Exercise objective>
Please give back, word for word, only the lines starting at the one containing "Be proactive, creative, and" and ending at the one containing "CRCD is a mandatory" within the material below.

○ ○ ○ ○ ○

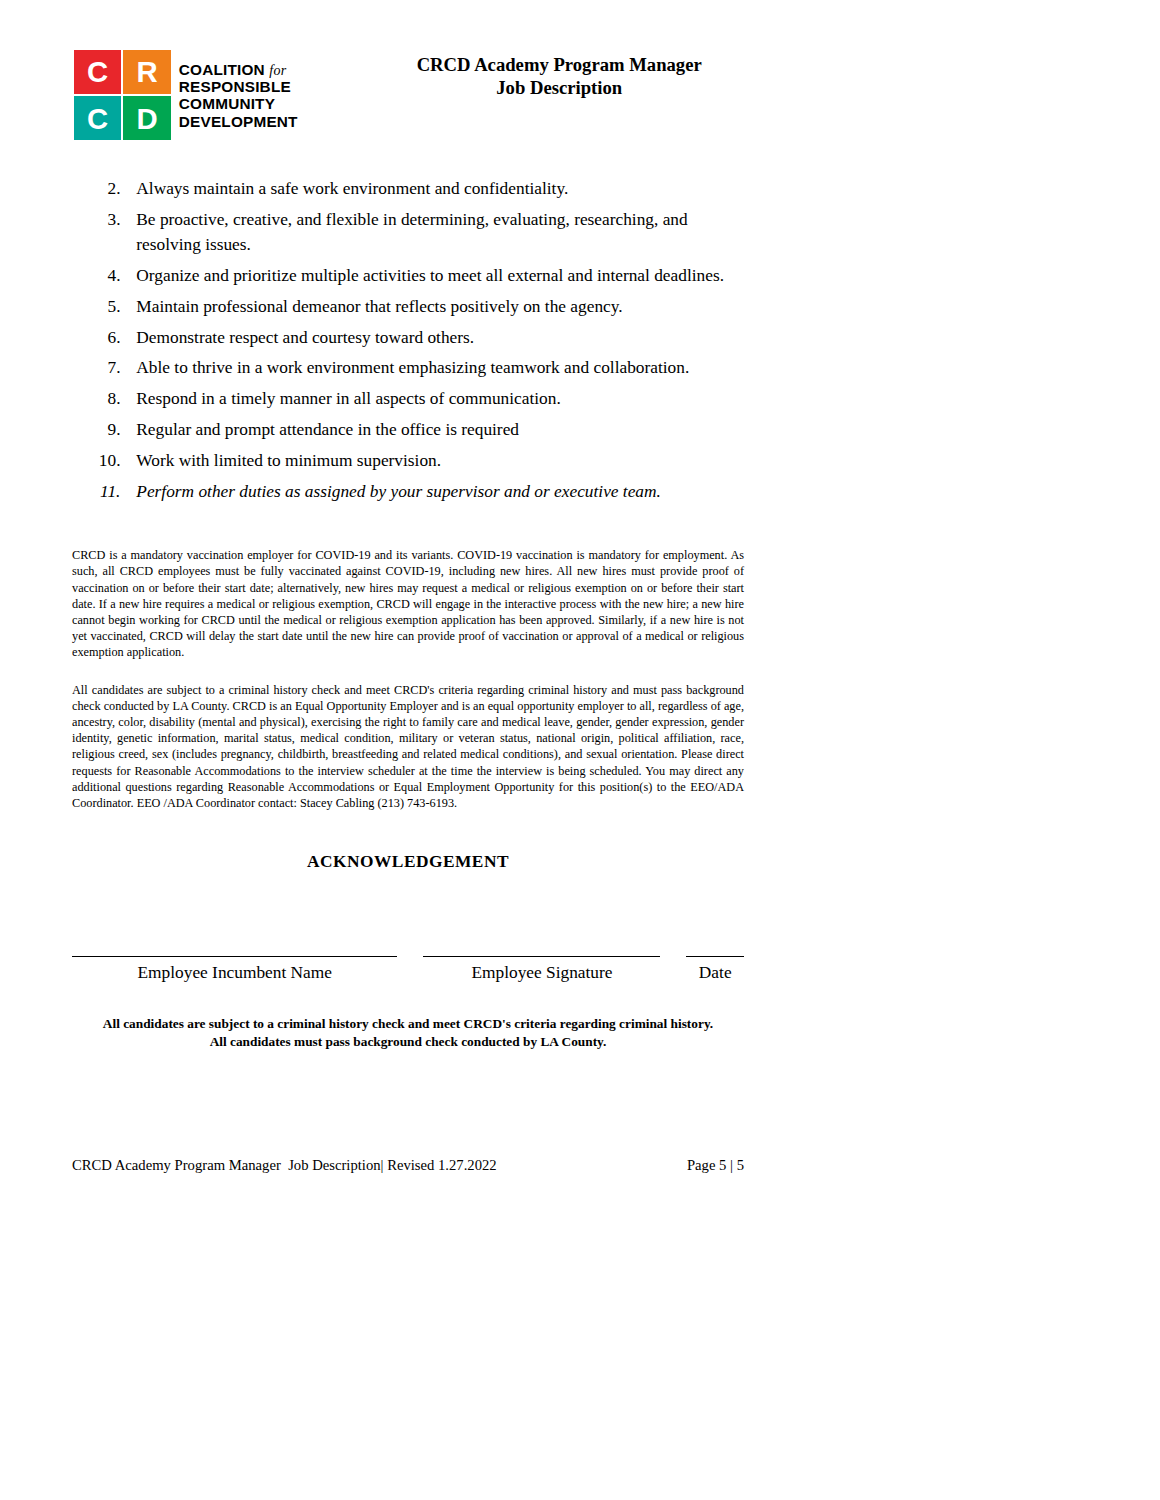| / C / R / / C / D / | COALITION for RESPONSIBLE COMMUNITY DEVELOPMENT |
CRCD Academy Program Manager
Job Description
Always maintain a safe work environment and confidentiality.
Be proactive, creative, and flexible in determining, evaluating, researching, and resolving issues.
Organize and prioritize multiple activities to meet all external and internal deadlines.
Maintain professional demeanor that reflects positively on the agency.
Demonstrate respect and courtesy toward others.
Able to thrive in a work environment emphasizing teamwork and collaboration.
Respond in a timely manner in all aspects of communication.
Regular and prompt attendance in the office is required
Work with limited to minimum supervision.
Perform other duties as assigned by your supervisor and or executive team.
CRCD is a mandatory vaccination employer for COVID-19 and its variants. COVID-19 vaccination is mandatory for employment. As such, all CRCD employees must be fully vaccinated against COVID-19, including new hires. All new hires must provide proof of vaccination on or before their start date; alternatively, new hires may request a medical or religious exemption on or before their start date. If a new hire requires a medical or religious exemption, CRCD will engage in the interactive process with the new hire; a new hire cannot begin working for CRCD until the medical or religious exemption application has been approved. Similarly, if a new hire is not yet vaccinated, CRCD will delay the start date until the new hire can provide proof of vaccination or approval of a medical or religious exemption application.
All candidates are subject to a criminal history check and meet CRCD's criteria regarding criminal history and must pass background check conducted by LA County. CRCD is an Equal Opportunity Employer and is an equal opportunity employer to all, regardless of age, ancestry, color, disability (mental and physical), exercising the right to family care and medical leave, gender, gender expression, gender identity, genetic information, marital status, medical condition, military or veteran status, national origin, political affiliation, race, religious creed, sex (includes pregnancy, childbirth, breastfeeding and related medical conditions), and sexual orientation. Please direct requests for Reasonable Accommodations to the interview scheduler at the time the interview is being scheduled. You may direct any additional questions regarding Reasonable Accommodations or Equal Employment Opportunity for this position(s) to the EEO/ADA Coordinator. EEO /ADA Coordinator contact: Stacey Cabling (213) 743-6193.
ACKNOWLEDGEMENT
| Employee Incumbent Name | | Employee Signature | | Date |
All candidates are subject to a criminal history check and meet CRCD's criteria regarding criminal history.
All candidates must pass background check conducted by LA County.
CRCD Academy Program Manager Job Description| Revised 1.27.2022 Page 5 | 5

○ ○ ○ ○ ○

Task result>
Be proactive, creative, and flexible in determining, evaluating, researching, and resolving issues.
Organize and prioritize multiple activities to meet all external and internal deadlines.
Maintain professional demeanor that reflects positively on the agency.
Demonstrate respect and courtesy toward others.
Able to thrive in a work environment emphasizing teamwork and collaboration.
Respond in a timely manner in all aspects of communication.
Regular and prompt attendance in the office is required
Work with limited to minimum supervision.
Perform other duties as assigned by your supervisor and or executive team.
CRCD is a mandatory vaccination employer for COVID-19 and its variants. COVID-19 vaccination is mandatory for employment. As such, all CRCD employees must be fully vaccinated against COVID-19, including new hires. All new hires must provide proof of vaccination on or before their start date; alternatively, new hires may request a medical or religious exemption on or before their start date. If a new hire requires a medical or religious exemption, CRCD will engage in the interactive process with the new hire; a new hire cannot begin working for CRCD until the medical or religious exemption application has been approved. Similarly, if a new hire is not yet vaccinated, CRCD will delay the start date until the new hire can provide proof of vaccination or approval of a medical or religious exemption application.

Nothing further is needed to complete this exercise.